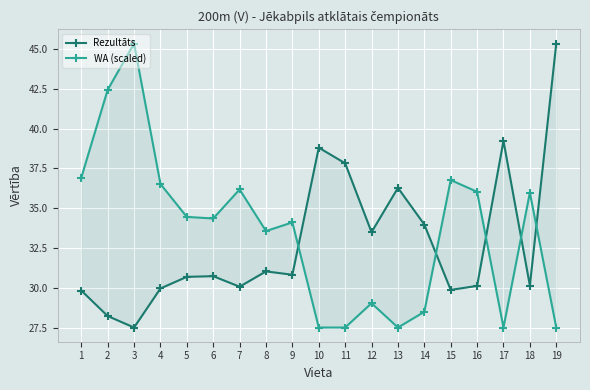

What value does the Rezultāts series have at 17?

39.2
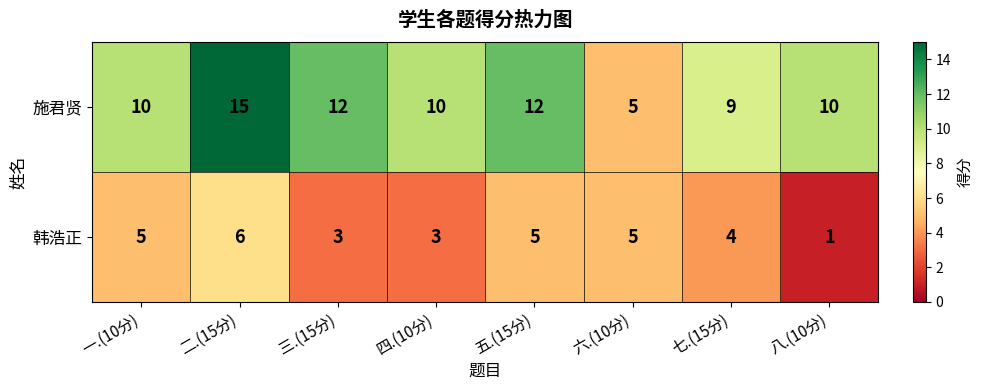

What is the difference between the 施君贤 values at 六.(10分) and 四.(10分)?

5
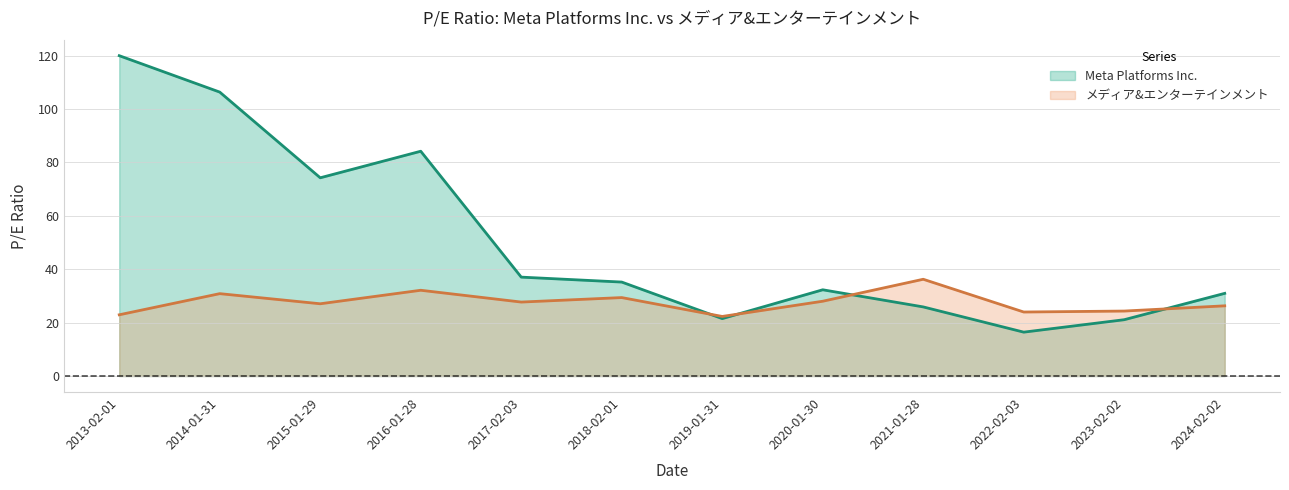

What is the approximate value of メディア&エンターテインメント at 2023-02-02?

24.3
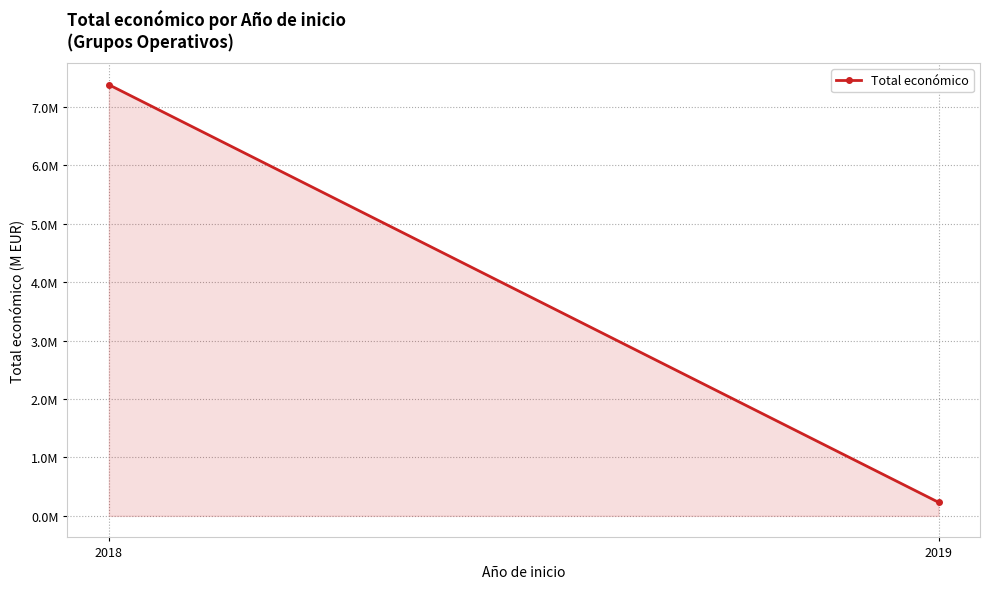

What is the minimum value shown in the chart?

0.2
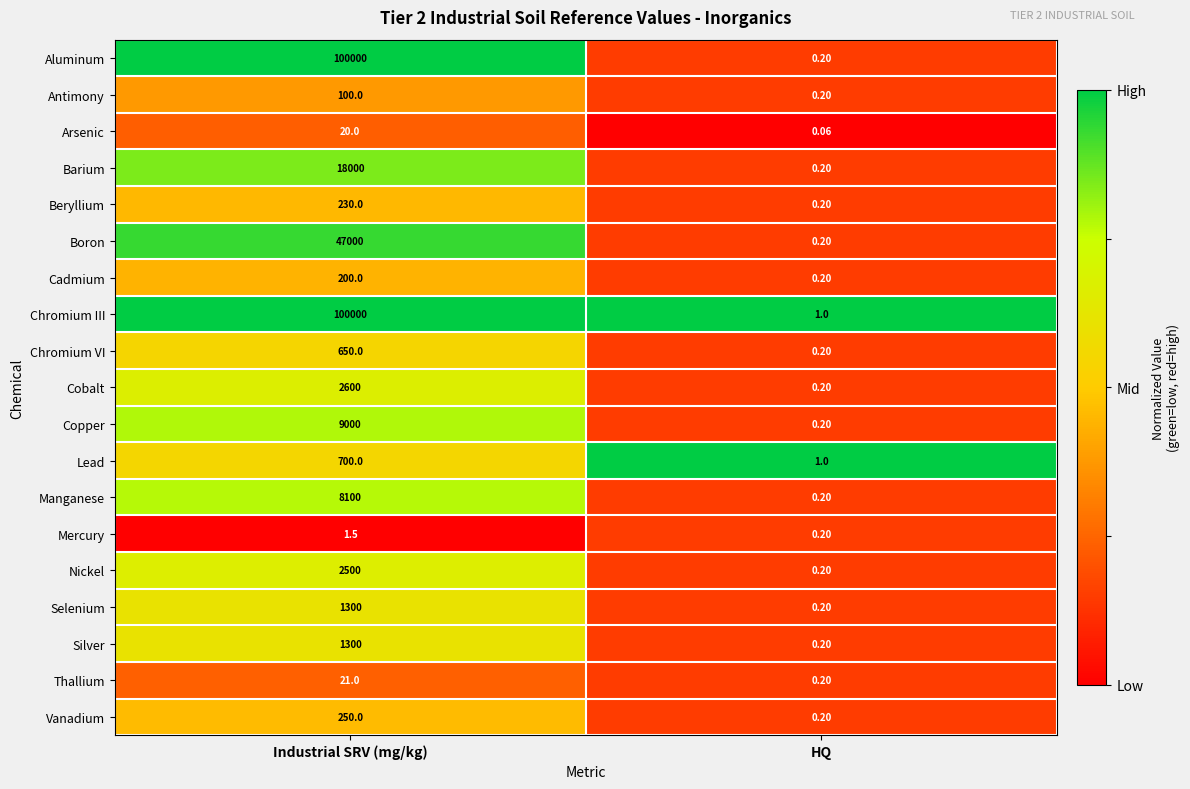

Rank the categories by Copper value from lowest to highest.

HQ, Industrial SRV (mg/kg)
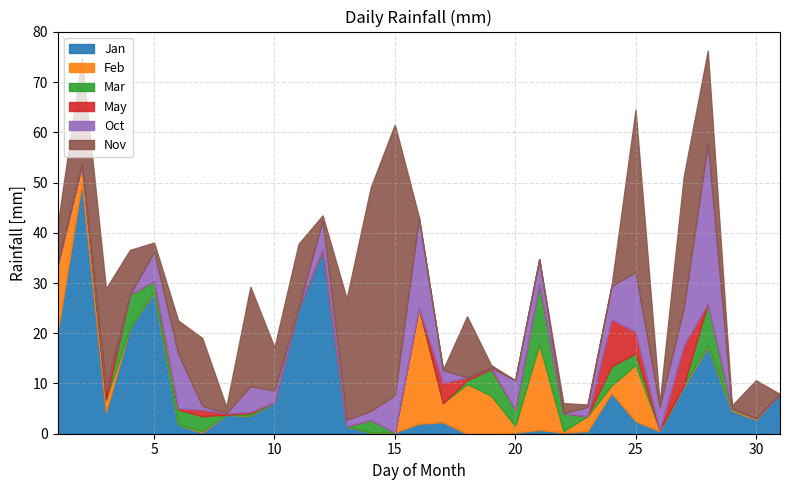

What is the value of the Oct point at the 23rd from the left?

1.8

_Work instructions_
Reproduce the text of each row above word for word, omitting the pictures.

_Solution for this problem_
What value does the Rezultāts series have at 17?

39.2

What is the difference between the 施君贤 values at 六.(10分) and 四.(10分)?

5

What is the approximate value of メディア&エンターテインメント at 2023-02-02?

24.3

What is the minimum value shown in the chart?

0.2

Rank the categories by Copper value from lowest to highest.

HQ, Industrial SRV (mg/kg)

What is the value of the Oct point at the 23rd from the left?

1.8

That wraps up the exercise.